Are you positively deviant?


What are you doing to help pediatric psychology achieve its full potential to improve children’s health care? How can we mobilize the exceptional human resources within our organization?

By Tim Wysocki, PhD

I’ve always known that pediatric psychologists are extremely intelligent and highly motivated people, but it wasn’t until I became President-Elect last year that this really came home to me. I have met so many wonderful representatives of our profession and seen many examples of their creativity and energy. What a phenomenal resource we have in our membership! In my year as President, I look forward to meeting more of you, learning more about what you’re doing, and perhaps mobilizing some of you to contemplate how your particular career path can contribute to carrying our profession forward. What are you doing to help pediatric psychology achieve its full potential to improve children’s health care? Beyond your delivery of excellent clinical care, teaching or research, and past the boundaries of your particular institution, what can you do to further the profession of pediatric psychology? How can we mobilize the exceptional human resources within our organization?

I’m going to date myself by using this term, but my “main man” with reference to our broader responsibilities to our profession is Atul Gawande, a Harvard surgeon, accomplished author, and keen observer of health care. Dr. Gawande has achieved international acclaim for his three books, “Complications: A Surgeon’s Notes on an Imperfect Science” (2002), “Better: A Surgeon’s Notes on Performance” (2007) and “The Checklist Manifesto: How to Get Things Right” (2009). He’s been a New York Times columnist, acclaimed speaker and member of the Institute of Medicine. Anyone working in our health care system can benefit from reading his works.
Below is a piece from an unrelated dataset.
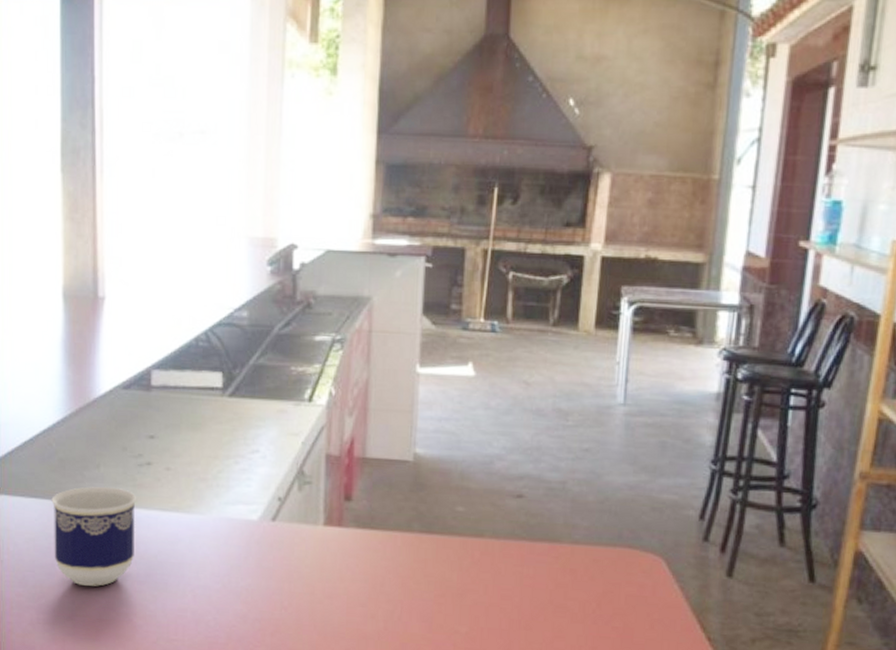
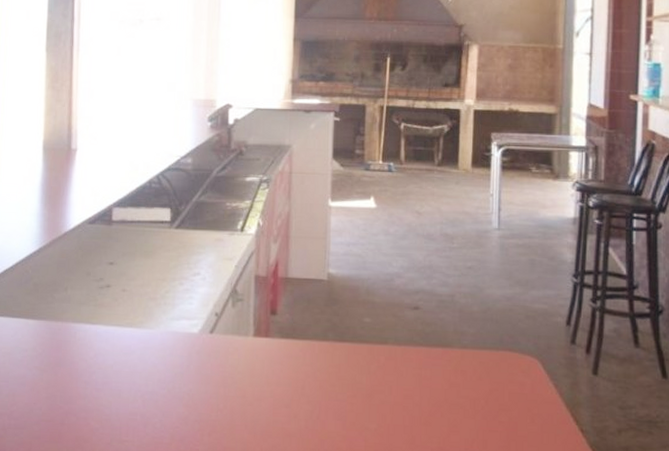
cup: present [51,486,137,586] -> none [26,306,98,394]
Dr. Gawande acknowledges that errors in human judgment and decision making and imperfect performance of sophisticated skills are unavoidable and that health professionals, and the systems in which they work, must develop and implement methods that account for these facts to achieve the best possible quality and safety of care. His analyses of these points draw from many corners of scientific inquiry, but what most interests me for my purposes here is the afterword of his book “Better”, which he entitled “Suggestions for Becoming a Positive Deviant”. He shares his perspectives on beginning his life as a surgeon when he realized that he needed more from his career than satisfaction from helping many individuals reach a better level of health and quality of life. He needed to leverage the training, expertise and credentials he had obtained to also face bigger and broader challenges affecting his profession and the larger society. It amazes me what he has achieved in the 11 years since he completed his training and the influence that his work has had, not only on surgery, but on the entire movement toward reduction of health care errors and optimization of the quality and safety of care. In closing his book, he exhorts health professionals to become “positive deviants”, people who make a difference in the nature of their professions, and he offers five suggestions for doing this. With apologies to Dr. Gawande, I’ll borrow his points and apply them to pediatric psychology:

  • Ask an unscripted question. Gawande argues that the helping professions tend to move forward most notably when its experts raise questions that are “outside the box”, that question conventional wisdom and that challenge one’s colleagues to re-examine business as usual. The emerging evolution of our health care system will reward those who are able to envision and prepare for new or adapted roles rather than focusing exclusively on the demands placed on them by today’s environment.
  • Don’t complain. Anyone working in the health care system can find valid reasons to bemoan the sorry state of affairs surrounding our work lives. Gawande implores us to resist this temptation. Complaining is boring, resolves nothing and can discourage you and your colleagues. Instead, devote the time you might have spent complaining to finding a creative solution to the problem you identified or to reframing the problem in a way that doesn’t lead to more angst.
  • Count something. Whether you’re a clinician, teacher or researcher, find things you would like to improve about your performance, and systematically measure and analyze variables that may affect your outcomes.
  • Write something. All of us have good ideas that can benefit others, all of which are helpful only if they are shared. Whether you standardize a clinical protocol, prepare a parenting curriculum, develop a resource for a professional organization, submit a poster to a scientific conference or prepare a major research grant, get your ideas out there to be scrutinized, refined and utilized by your peers.
  • Change. Recognize the shortcomings of our evidence base and be an “early adopter” of promising new practices that at the same time challenge your established beliefs while offering the potential for growth and improvement.

Does every pediatric psychologist need to be a positive deviant? Perhaps not. But remember that nobody can do everything but everybody can do something.